FIG. 8 is an explanatory view of the same.

FIG. 9 is an explanatory diagram of the same.

FIG. 10 is an explanatory diagram of the same.

FIG. 11 is an explanatory diagram for explaining an effect on wheel alignment of a wheel due to an inclination of a connection shaft.

FIG. 12 is an explanatory diagram of the same.

FIG. 13 is an explanatory diagram of the same.

FIG. 14 is an explanatory view of the same.

FIG. 15 is a view corresponding to FIG. 3 showing a second embodiment of the present invention.

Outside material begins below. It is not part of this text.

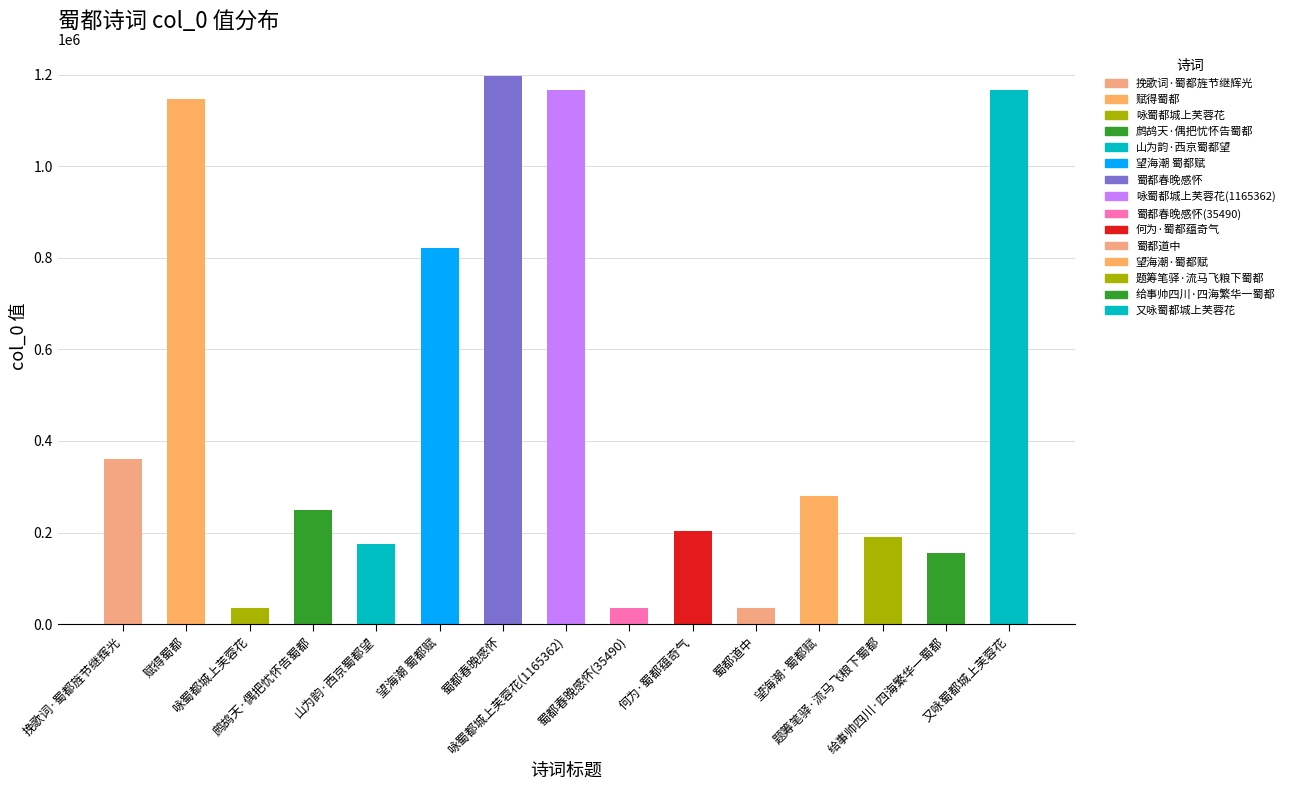

What is the difference between the maximum and minimum values?

1161217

FIG. 16 is a cross-sectional view showing a modification of the connection structure between the knuckle member and the connection member.

[Explanation of symbols]

 DESCRIPTION OF SYMBOLS 1 Knuckle member (wheel support member) 2 Wheel (front wheel) 4 Lower arm 5,51 Upper arm 5a Branch part 6 Damper device 11,12 Link member 21 Connecting member 23 Vertical axis 39,54 Connection axis

Claims (9)

(57) [Claims] 1. A wheel support member rotatably supporting a wheel, a lower arm having one end pivotally attached to a lower end of the wheel support member and the other end pivotally attached to a vehicle body so as to be vertically swingable, a pivoted, the damper device for buffering the vertical vibration of the wheel, in the vehicle longitudinal direction of the shaft around against the lower end of the damper device
Only the wheels are connected so that they can rotate.
Turn only around the vertical axis of the vehicle body with respect to the upper end of the support member.
A connecting member coupled to a rolling possible, it becomes swingable in the longitudinal and vertical directions one end against the body
At one point, and the other end is the above damper device
Or rotate only around the longitudinal axis of the vehicle body relative to the connecting member
A vehicle suspension device, comprising: an upper arm movably connected to the upper arm. 2. The lower arm comprises two front and rear link members, one end of each of which is pivotally connected to the lower end of a wheel support member and the other end of which is pivotally connected to a vehicle body. 2. The vehicle suspension device according to claim 1, wherein the axes are arranged such that their axes intersect at a position outside the vehicle body with respect to a pivotal connection point with the wheel support members. 3. The upper arm has a pair of branch portions sandwiching the dambar device or the connecting member at an end of the upper arm pivotally connected to the damper device or the connecting member. 2. The method according to claim 1, wherein the member is pivotally attached to the member.
A suspension device for a vehicle as described in the above. 4. The vehicle suspension device according to claim 1, wherein the connection member, the upper arm, and the damper device are connected to each other around one connection shaft extending substantially in the front-rear direction of the vehicle body so as to be relatively rotatable. 5. The vehicle suspension device according to claim 1, wherein a vertical axis of the connecting member is provided to be inclined with respect to a vertical direction in a plan view as viewed from a side of the vehicle body. 6. The vehicle suspension device according to claim 1, wherein a vertical axis of the connecting member is provided so as to be inclined with respect to the vertical direction when viewed in a plan view as viewed in the vehicle longitudinal direction. 7. The vehicle suspension device according to claim 1, wherein a connection shaft between the connection member and the damper device is provided to be inclined with respect to a horizontal direction in a plan view as viewed from a side of the vehicle body. 8. The suspension system for a vehicle according to claim 1, wherein a connecting shaft between the connecting member and the damper device is provided to be inclined with respect to the front-rear direction of the vehicle body when viewed from above the vehicle body. 9. The upper arm comprises a single link member extending in the vehicle width direction, and is connected to the damper device or the connection member via a connection shaft extending in the vehicle front-rear direction at a vehicle body outer end. The vehicle suspension device according to claim 1.